• Information shown
—————

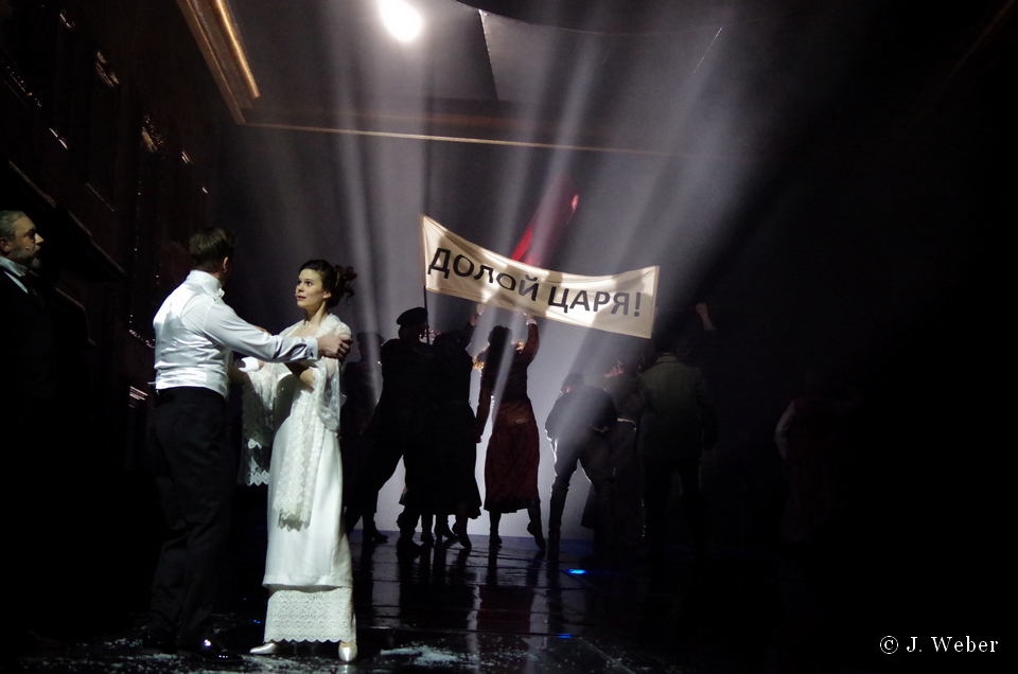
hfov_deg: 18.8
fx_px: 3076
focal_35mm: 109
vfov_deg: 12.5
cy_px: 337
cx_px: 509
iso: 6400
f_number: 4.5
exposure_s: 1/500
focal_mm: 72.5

—————

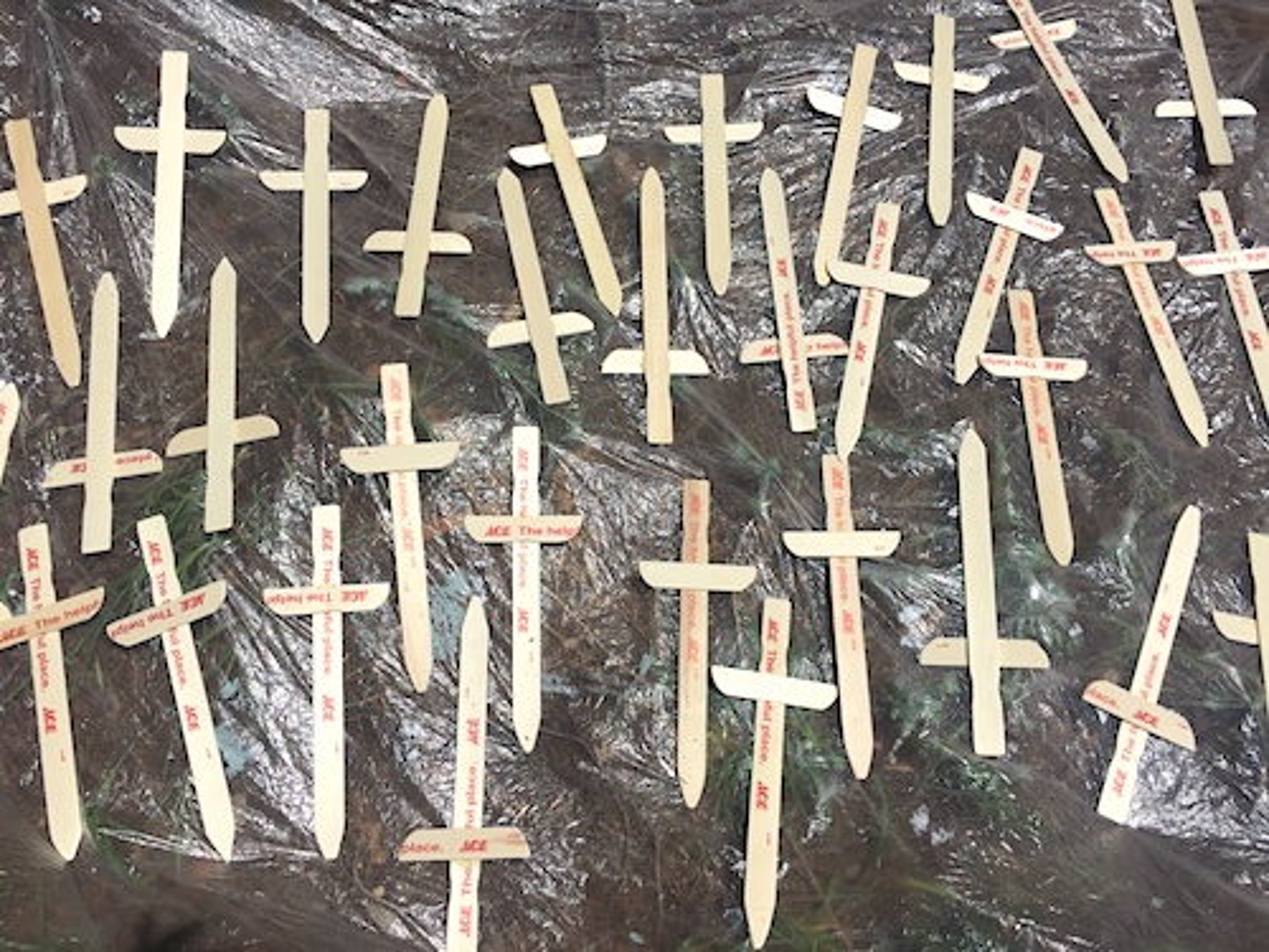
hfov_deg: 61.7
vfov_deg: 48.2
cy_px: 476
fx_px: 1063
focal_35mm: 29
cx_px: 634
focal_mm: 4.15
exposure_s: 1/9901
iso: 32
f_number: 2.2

—————

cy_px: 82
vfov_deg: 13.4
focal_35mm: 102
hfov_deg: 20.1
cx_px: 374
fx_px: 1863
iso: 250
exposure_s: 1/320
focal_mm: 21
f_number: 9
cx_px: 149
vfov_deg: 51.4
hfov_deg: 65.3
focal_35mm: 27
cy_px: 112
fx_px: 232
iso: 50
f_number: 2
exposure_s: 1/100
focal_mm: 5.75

—————

• Task instructions
The required answer is the exact run of lines above starting at the line with "vfov_deg: 12.5" and ending at the line with "focal_mm: 72.5", with both ends present.

• Reply
vfov_deg: 12.5
cy_px: 337
cx_px: 509
iso: 6400
f_number: 4.5
exposure_s: 1/500
focal_mm: 72.5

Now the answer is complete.